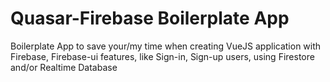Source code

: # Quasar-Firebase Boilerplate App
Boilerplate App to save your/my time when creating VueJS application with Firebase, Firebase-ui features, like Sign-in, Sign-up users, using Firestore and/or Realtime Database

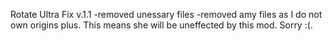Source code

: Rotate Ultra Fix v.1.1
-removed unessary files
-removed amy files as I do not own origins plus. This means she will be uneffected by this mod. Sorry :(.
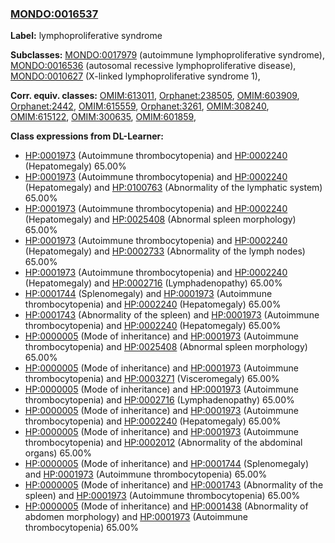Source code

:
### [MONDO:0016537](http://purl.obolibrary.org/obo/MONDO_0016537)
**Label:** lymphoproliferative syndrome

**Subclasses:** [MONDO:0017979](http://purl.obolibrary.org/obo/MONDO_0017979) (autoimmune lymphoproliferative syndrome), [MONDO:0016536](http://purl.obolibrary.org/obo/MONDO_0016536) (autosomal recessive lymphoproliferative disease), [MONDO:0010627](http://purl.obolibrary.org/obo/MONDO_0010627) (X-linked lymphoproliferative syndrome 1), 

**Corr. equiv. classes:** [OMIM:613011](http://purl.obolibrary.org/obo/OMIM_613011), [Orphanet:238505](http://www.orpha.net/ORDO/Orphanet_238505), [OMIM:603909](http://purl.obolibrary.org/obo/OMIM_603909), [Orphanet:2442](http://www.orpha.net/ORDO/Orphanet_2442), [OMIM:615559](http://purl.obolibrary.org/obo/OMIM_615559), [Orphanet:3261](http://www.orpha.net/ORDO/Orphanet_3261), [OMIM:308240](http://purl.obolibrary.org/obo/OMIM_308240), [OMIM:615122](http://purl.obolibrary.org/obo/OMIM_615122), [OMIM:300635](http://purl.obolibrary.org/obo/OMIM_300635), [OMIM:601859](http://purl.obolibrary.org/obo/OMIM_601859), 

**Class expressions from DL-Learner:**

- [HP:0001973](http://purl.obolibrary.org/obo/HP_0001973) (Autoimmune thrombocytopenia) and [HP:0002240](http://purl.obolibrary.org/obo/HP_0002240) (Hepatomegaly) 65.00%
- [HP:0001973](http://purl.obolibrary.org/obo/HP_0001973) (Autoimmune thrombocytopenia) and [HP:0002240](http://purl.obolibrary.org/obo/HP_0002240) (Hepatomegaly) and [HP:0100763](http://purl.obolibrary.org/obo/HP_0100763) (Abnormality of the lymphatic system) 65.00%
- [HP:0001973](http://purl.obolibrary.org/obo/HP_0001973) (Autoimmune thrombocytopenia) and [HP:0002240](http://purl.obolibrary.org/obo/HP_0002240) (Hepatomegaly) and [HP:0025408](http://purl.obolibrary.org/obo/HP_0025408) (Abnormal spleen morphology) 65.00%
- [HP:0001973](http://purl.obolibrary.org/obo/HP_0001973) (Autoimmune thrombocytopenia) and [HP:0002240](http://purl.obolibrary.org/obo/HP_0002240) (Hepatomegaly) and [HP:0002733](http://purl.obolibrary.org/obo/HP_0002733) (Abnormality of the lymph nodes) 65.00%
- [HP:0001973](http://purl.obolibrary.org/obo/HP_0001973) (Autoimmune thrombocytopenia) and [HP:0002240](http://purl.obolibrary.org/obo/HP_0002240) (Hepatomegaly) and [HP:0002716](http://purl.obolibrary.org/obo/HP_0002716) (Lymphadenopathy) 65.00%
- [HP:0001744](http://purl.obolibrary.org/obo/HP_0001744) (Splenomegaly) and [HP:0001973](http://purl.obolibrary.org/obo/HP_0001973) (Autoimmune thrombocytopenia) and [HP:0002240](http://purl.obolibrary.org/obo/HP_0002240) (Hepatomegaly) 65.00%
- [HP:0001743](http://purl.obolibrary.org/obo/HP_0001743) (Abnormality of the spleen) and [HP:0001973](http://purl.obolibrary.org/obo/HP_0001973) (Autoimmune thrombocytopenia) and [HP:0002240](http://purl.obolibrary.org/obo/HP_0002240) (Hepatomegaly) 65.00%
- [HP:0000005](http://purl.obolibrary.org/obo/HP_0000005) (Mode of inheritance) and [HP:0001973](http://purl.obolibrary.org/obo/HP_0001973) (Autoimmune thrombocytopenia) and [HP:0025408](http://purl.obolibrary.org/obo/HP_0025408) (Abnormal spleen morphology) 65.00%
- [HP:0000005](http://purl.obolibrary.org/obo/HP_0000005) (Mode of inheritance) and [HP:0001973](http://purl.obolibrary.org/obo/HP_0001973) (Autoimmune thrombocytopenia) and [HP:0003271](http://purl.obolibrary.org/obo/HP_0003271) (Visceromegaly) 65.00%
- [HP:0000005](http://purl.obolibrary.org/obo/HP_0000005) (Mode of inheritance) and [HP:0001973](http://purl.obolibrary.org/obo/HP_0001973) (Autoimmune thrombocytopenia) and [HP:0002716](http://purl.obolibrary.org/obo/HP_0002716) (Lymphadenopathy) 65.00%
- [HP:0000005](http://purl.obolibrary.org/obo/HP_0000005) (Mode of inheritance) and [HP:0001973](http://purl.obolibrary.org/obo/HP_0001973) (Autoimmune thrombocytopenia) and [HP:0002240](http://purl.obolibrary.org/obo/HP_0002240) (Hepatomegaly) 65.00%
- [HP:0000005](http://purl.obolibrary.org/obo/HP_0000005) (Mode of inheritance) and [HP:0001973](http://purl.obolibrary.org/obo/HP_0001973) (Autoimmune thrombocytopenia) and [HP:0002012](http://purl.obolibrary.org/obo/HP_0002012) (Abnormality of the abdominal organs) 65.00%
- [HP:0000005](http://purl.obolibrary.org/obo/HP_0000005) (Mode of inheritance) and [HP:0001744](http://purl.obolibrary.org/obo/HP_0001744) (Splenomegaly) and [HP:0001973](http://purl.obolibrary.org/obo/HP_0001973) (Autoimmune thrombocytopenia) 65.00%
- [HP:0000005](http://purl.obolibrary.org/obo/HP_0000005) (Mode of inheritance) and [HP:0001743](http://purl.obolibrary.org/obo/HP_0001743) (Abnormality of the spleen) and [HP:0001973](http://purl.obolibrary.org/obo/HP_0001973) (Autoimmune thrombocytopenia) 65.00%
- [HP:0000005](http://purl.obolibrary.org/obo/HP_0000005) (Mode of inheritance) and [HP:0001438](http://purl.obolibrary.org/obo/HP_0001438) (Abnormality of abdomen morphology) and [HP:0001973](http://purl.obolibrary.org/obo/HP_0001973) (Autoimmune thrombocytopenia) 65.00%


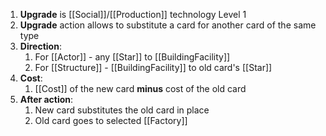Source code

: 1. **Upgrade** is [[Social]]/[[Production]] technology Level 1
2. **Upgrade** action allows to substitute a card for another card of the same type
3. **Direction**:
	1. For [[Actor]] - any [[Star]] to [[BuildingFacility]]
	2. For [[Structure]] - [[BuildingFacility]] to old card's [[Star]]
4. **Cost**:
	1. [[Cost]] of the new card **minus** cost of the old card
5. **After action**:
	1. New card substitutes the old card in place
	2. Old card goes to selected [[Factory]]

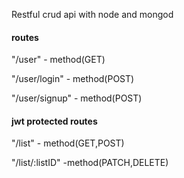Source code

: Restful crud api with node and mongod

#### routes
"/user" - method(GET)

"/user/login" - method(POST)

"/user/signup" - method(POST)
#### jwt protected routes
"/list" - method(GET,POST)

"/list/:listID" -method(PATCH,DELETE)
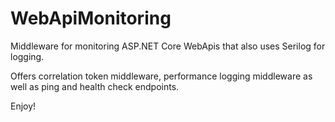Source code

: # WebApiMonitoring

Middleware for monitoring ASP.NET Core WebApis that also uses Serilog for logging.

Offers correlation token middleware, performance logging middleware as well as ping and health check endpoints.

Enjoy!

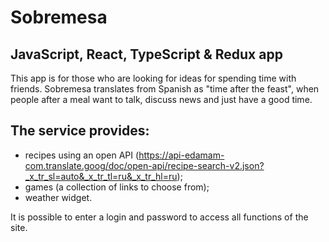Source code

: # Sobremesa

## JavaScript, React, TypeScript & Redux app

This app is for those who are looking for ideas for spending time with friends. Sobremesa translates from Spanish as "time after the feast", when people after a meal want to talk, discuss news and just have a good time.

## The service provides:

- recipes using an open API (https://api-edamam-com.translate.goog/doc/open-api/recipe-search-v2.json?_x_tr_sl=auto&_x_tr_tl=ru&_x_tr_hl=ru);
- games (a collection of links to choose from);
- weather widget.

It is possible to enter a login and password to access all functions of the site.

====

What to do - The answer is to be the lines from the one holding "## JavaScript, React, TypeScript & Redux app" through the end of the data above, transcribed character for character, both ends included.

Result -
## JavaScript, React, TypeScript & Redux app

This app is for those who are looking for ideas for spending time with friends. Sobremesa translates from Spanish as "time after the feast", when people after a meal want to talk, discuss news and just have a good time.

## The service provides:

- recipes using an open API (https://api-edamam-com.translate.goog/doc/open-api/recipe-search-v2.json?_x_tr_sl=auto&_x_tr_tl=ru&_x_tr_hl=ru);
- games (a collection of links to choose from);
- weather widget.

It is possible to enter a login and password to access all functions of the site.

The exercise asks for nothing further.